Here's What I Think About That

Hope surrounds us


My alarm went off early enough to witness daybreak. The fields, still white with frost, begin to shimmer under the warm glow of first light. Unmistakable birdsong rises clearly above it all and floats along on rivers of air. A regular chorus of other hopefuls will join them soon enough. Until then, who could help but smile in sweet relief at winter’s end?

This year the spring equinox arrives a little early, March 19 at 8:50 p.m. Pacific Daylight Time to be precise. By that time our local birds will be fast asleep but eager gardeners are known to lie awake all night in planning. Celestial navigators refer to the vernal equinox as “The First Point of Aries,” and from all accounts around the Key Peninsula, boaters are every bit as apt as gardeners to dream big.

In the meantime, envelopes from Pierce County Elections containing Washington State’s presidential primary ballots have arrived. All registered voters should have received a ballot before now.

While Washington state has conducted presidential primary elections since 1992, only Republicans have chosen delegates this way. For the first time this year, both parties will be using primary results for delegate allocation at their national conventions this summer.

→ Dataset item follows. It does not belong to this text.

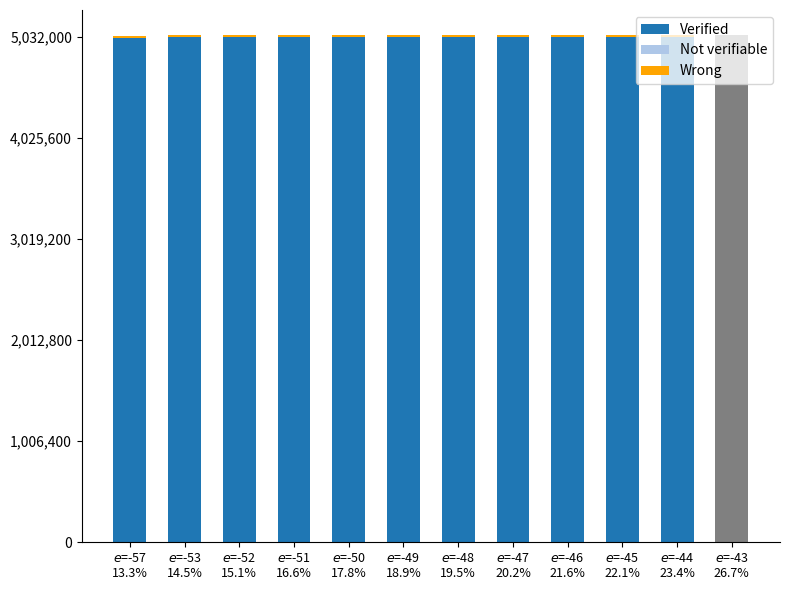

Between -49 and -45, which series saw the biggest shift?

Verified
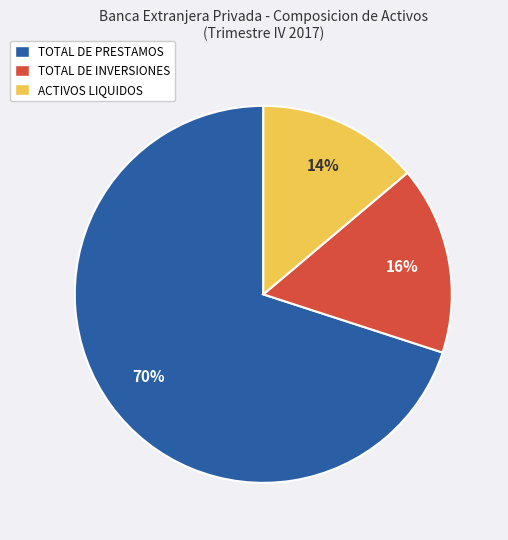

To the nearest percent, what is the difference between the largest and smallest slice percentages?

56%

Frustrating to independently minded voters is the requirement that in order to participate in either the Republican or the Democrat primary election, would-be primary voters must declare their party preference as either Democrat or Republican and further declare they will not participate in the nomination of any other party for the 2020 presidential election.

Self-declared Democrats cannot vote Republican, and those who declare themselves Republicans cannot vote Democrat. Ballots without a checkmark in either box will not be counted. The Secretary of State, the Pierce County Auditor and others lobbied for another option, but the Legislature and the political parties instituted rules that prohibit undeclared or unaffiliated voters from voting.

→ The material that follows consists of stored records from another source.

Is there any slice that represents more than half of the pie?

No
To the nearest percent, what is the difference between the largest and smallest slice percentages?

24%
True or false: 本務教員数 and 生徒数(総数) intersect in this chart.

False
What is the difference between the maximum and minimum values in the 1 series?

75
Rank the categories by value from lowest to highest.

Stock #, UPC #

Checking party preference on the ballot envelope allows party participation to be counted without revealing an individual voter’s choice of nominee. (Some Democratic candidates on the ballot have dropped out, and only President Trump appears on the Republican side of the ballot, but voters may still write-in a candidate.) Your party declaration — not your vote — will remain a public record for 60 days and available to party officials, according to the Secretary of State’s office.

Election Day is March 10 and ballots must be dropped in ballot boxes by 8 p.m. or postmarked by Election Day. But your primary vote does not restrict your choice in any future election. Washington state will still have a Top 2 primary Aug. 4, 2020, to determine who will be in the presidential election Nov. 4.

Some voters have wondered on social media and elsewhere about crossing party lines for the day to throw an opponent’s campaign into disarray.

The Washington State Republican Party Chairman Caleb Heimlich said to do so would be dishonest, unethical and illegal, but also counterproductive. If a Republican wants to make her vote count, she should vote for the President, according to Heimlich, to give him momentum and to encourage him to come to Washington for a rally.

Another variable is Super Tuesday, March 3, when 14 states hold primary elections and caucuses and more delegates to the presidential nominating conventions will be won than on any other single day. Surely some voters will want to see those results before making a choice, even if it’s just for the record. Five Democratic candidates have already dropped out of the race since the ballots were printed: Bennet, Booker, Delaney, Patrick and Yang.

Living comfortably within this highly polarized political landscape isn’t easy. It can be awkward. In what has become something of a daily meditation, I try to remind myself that we are all human beings and that underneath all, what we share in common is far greater than what divides us, while our differences make us unique.

For a chance to see this in action, I suggest walking away from your screen of choice and going out into the life we share on the Key Peninsula. We have a growing and thriving community that demonstrates its devotion to work together to accomplish the greater good and make life more livable for everyone. The evidence of compassion, tenacity and genuine strength is all here. Hope surrounds us, but it helps to be on the lookout for it.

My oldest friend takes the long view at 96 years old. She is concerned about the current state of our democracy but still maintains an optimistic outlook. “Oh, I still have lots of hope,” she said. “I really believe in our young people. They see where we are stuck. I just know they’ll figure things out.”

Editor’s Note: As of Feb. 28, 36,000 ballots out of 679,100 were cast without a party designation and therefore rejected by the Washington Secretary of State’s office. One of these came from the Secretary of State herself, Republican Kim Wyman, who wrote in a Facebook post: “As the state’s chief election officer, I don’t want people to think I am making decisions in the office to help or hurt any political party or candidate. That is why I stay neutral ... I knew someone would publicly announce that either I was a Trump supporter, or that I didn’t support him ... That would eliminate my neutrality. Now that I have voted, I will get back to being an election official.” In an interview with King 5 News, Wyman said it is her job to protect voter privacy, including her own.